PROBLEM STATEMENT >> Whenever a line in the listing below holds the string "static", include it in the count. Say how many such lines there are and nothing more.

RECORD SET >>
Start of Block

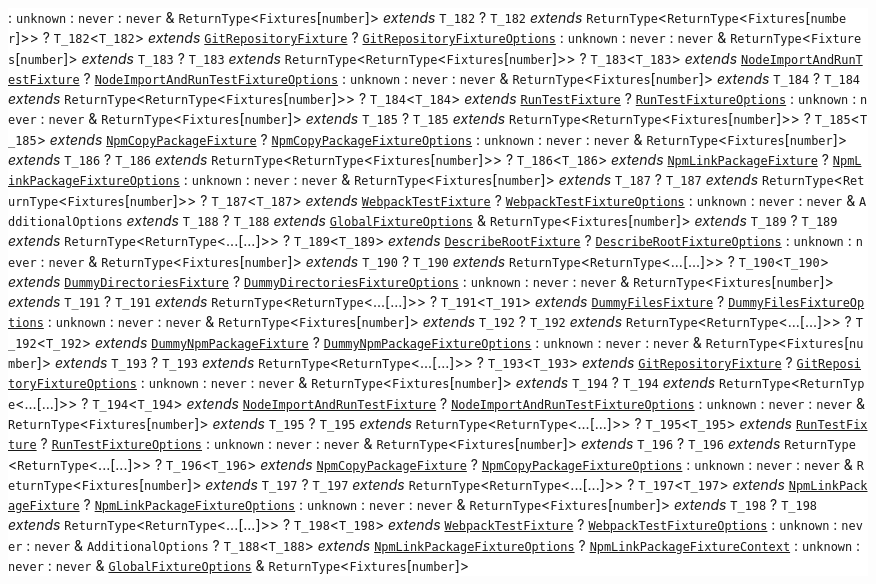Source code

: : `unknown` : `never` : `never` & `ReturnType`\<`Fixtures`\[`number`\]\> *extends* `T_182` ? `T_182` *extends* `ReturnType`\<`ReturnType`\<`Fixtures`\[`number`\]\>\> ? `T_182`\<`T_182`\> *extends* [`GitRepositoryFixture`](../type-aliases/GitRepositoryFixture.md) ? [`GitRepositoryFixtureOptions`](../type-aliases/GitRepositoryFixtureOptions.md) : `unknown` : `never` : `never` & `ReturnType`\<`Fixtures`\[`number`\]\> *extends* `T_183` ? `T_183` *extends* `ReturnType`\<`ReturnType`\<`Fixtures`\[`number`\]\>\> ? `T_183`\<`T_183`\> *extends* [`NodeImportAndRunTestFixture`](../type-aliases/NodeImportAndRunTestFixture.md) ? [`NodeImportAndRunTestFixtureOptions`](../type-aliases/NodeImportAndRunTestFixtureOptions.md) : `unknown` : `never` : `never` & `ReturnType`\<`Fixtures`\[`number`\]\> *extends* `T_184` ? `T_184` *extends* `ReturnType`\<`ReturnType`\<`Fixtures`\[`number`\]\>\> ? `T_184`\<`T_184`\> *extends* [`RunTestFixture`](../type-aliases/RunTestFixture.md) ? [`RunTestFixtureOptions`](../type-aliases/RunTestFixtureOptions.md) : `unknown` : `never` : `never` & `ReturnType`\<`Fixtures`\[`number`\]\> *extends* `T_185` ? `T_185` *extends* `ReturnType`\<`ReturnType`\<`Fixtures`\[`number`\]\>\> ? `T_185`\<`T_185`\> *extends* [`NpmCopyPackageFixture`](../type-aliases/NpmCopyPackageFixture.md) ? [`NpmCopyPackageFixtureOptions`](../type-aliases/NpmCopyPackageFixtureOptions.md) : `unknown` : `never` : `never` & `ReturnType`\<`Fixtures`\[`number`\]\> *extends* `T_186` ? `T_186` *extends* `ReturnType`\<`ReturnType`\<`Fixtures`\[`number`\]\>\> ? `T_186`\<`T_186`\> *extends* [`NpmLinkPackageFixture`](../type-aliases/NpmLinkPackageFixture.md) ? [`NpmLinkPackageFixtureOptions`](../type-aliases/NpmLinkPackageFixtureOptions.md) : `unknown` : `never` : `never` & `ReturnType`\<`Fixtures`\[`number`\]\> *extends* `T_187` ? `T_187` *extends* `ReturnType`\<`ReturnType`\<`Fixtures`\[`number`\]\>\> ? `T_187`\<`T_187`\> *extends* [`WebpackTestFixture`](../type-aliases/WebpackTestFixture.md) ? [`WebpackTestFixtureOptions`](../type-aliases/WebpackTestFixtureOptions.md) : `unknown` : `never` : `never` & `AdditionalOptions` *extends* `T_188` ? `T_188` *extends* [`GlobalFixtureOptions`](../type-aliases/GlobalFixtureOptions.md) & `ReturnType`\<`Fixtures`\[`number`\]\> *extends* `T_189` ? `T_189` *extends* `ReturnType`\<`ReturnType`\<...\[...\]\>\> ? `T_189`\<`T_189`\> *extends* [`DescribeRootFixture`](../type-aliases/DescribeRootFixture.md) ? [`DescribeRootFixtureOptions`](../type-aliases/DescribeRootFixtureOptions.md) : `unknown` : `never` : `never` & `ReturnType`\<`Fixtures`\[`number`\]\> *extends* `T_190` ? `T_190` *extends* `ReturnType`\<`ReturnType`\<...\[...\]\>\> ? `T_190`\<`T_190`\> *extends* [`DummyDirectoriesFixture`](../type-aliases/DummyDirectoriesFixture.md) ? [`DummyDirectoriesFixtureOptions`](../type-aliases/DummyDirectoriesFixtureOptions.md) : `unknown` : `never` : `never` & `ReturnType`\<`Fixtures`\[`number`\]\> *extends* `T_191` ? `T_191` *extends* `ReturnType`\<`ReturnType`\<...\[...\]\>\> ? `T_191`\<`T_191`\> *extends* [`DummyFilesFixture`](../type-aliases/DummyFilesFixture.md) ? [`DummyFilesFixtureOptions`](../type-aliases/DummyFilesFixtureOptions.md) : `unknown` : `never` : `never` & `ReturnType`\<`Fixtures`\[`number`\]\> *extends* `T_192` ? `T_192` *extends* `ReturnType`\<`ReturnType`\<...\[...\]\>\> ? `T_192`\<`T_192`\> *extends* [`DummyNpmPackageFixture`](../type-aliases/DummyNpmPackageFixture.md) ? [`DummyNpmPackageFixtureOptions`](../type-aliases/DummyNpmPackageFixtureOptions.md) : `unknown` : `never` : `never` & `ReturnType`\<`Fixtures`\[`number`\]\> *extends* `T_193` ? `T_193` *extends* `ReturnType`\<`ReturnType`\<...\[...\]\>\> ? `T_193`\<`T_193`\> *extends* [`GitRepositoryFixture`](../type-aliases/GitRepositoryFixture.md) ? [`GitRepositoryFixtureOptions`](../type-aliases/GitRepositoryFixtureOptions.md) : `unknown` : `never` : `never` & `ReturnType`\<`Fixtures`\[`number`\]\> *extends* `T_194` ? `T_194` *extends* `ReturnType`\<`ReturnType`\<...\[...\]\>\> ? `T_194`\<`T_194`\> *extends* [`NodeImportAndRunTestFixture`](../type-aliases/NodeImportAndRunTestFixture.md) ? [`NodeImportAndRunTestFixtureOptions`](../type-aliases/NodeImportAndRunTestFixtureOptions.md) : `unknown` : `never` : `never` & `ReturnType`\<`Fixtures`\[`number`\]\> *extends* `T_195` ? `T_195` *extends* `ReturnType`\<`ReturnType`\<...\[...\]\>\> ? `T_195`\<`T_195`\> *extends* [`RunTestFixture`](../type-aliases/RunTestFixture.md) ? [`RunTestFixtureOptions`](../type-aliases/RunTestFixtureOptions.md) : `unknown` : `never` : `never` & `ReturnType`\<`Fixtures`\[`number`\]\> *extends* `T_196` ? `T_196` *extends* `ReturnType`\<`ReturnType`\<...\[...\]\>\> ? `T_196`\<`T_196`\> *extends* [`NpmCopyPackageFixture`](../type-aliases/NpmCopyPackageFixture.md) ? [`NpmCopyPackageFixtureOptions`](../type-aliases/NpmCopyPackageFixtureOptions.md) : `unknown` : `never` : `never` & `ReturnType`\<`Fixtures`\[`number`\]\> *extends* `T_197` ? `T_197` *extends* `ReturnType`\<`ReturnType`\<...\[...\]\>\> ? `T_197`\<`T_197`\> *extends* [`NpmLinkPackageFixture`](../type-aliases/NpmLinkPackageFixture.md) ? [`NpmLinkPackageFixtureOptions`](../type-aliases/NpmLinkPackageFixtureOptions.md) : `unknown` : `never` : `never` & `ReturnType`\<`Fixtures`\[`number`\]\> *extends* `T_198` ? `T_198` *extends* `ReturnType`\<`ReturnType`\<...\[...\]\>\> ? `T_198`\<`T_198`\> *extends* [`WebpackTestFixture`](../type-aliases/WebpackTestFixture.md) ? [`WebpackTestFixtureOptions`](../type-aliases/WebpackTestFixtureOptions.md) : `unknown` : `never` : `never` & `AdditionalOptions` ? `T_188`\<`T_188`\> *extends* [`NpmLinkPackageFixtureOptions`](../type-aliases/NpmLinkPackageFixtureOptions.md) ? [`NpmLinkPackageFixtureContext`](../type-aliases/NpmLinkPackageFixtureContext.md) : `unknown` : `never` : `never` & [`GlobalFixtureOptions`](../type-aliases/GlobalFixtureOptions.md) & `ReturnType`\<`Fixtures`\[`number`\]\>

End of Block
Start of Block

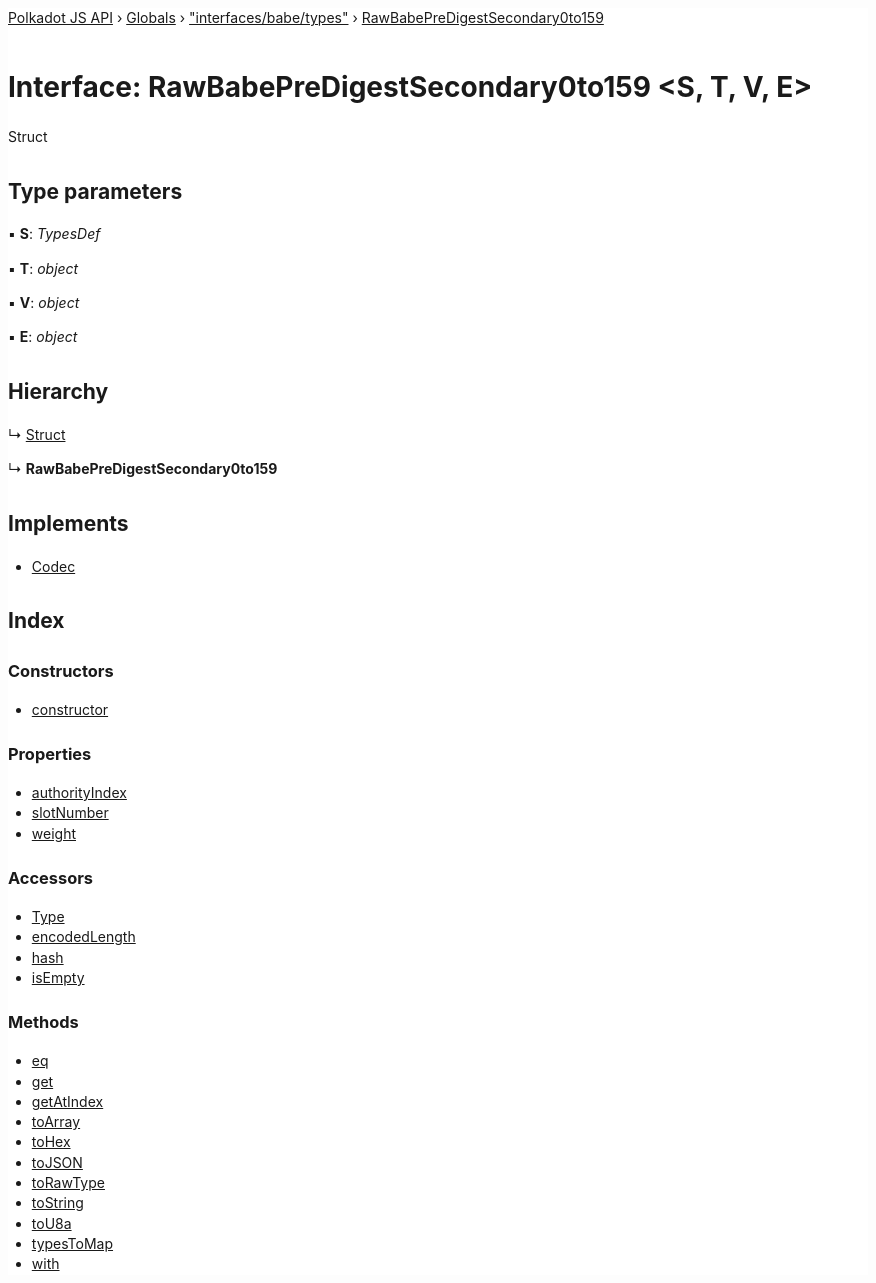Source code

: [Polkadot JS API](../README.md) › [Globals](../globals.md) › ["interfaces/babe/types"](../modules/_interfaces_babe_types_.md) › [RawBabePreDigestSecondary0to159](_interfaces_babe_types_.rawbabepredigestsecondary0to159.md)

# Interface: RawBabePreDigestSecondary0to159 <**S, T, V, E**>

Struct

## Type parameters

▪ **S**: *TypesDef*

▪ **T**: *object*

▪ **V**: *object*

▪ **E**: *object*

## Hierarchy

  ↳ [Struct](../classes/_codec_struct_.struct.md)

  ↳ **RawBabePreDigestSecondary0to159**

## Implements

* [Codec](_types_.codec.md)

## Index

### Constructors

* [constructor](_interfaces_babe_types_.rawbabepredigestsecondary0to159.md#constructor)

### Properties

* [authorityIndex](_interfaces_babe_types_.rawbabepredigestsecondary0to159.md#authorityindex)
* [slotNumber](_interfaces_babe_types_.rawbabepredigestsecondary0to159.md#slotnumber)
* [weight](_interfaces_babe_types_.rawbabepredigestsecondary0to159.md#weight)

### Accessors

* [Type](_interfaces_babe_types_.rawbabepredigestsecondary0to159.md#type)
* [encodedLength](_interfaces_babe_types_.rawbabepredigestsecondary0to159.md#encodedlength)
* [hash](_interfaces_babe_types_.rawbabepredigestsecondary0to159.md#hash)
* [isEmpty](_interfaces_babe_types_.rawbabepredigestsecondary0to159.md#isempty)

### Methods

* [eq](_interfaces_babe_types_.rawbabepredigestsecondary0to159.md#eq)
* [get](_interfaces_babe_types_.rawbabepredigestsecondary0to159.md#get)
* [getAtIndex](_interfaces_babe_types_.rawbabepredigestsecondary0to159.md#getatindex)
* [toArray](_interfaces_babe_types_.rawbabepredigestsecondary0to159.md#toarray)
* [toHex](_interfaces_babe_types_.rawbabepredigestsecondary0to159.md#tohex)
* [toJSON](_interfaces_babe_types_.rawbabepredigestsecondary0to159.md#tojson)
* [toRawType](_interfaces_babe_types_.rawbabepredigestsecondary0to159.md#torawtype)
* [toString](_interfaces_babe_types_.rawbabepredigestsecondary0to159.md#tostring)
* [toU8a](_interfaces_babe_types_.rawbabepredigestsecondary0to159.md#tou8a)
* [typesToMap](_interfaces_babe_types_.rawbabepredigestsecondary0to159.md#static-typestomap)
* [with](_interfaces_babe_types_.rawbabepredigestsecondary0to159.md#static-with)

End of Block

WRITTEN RESPONSE >> 2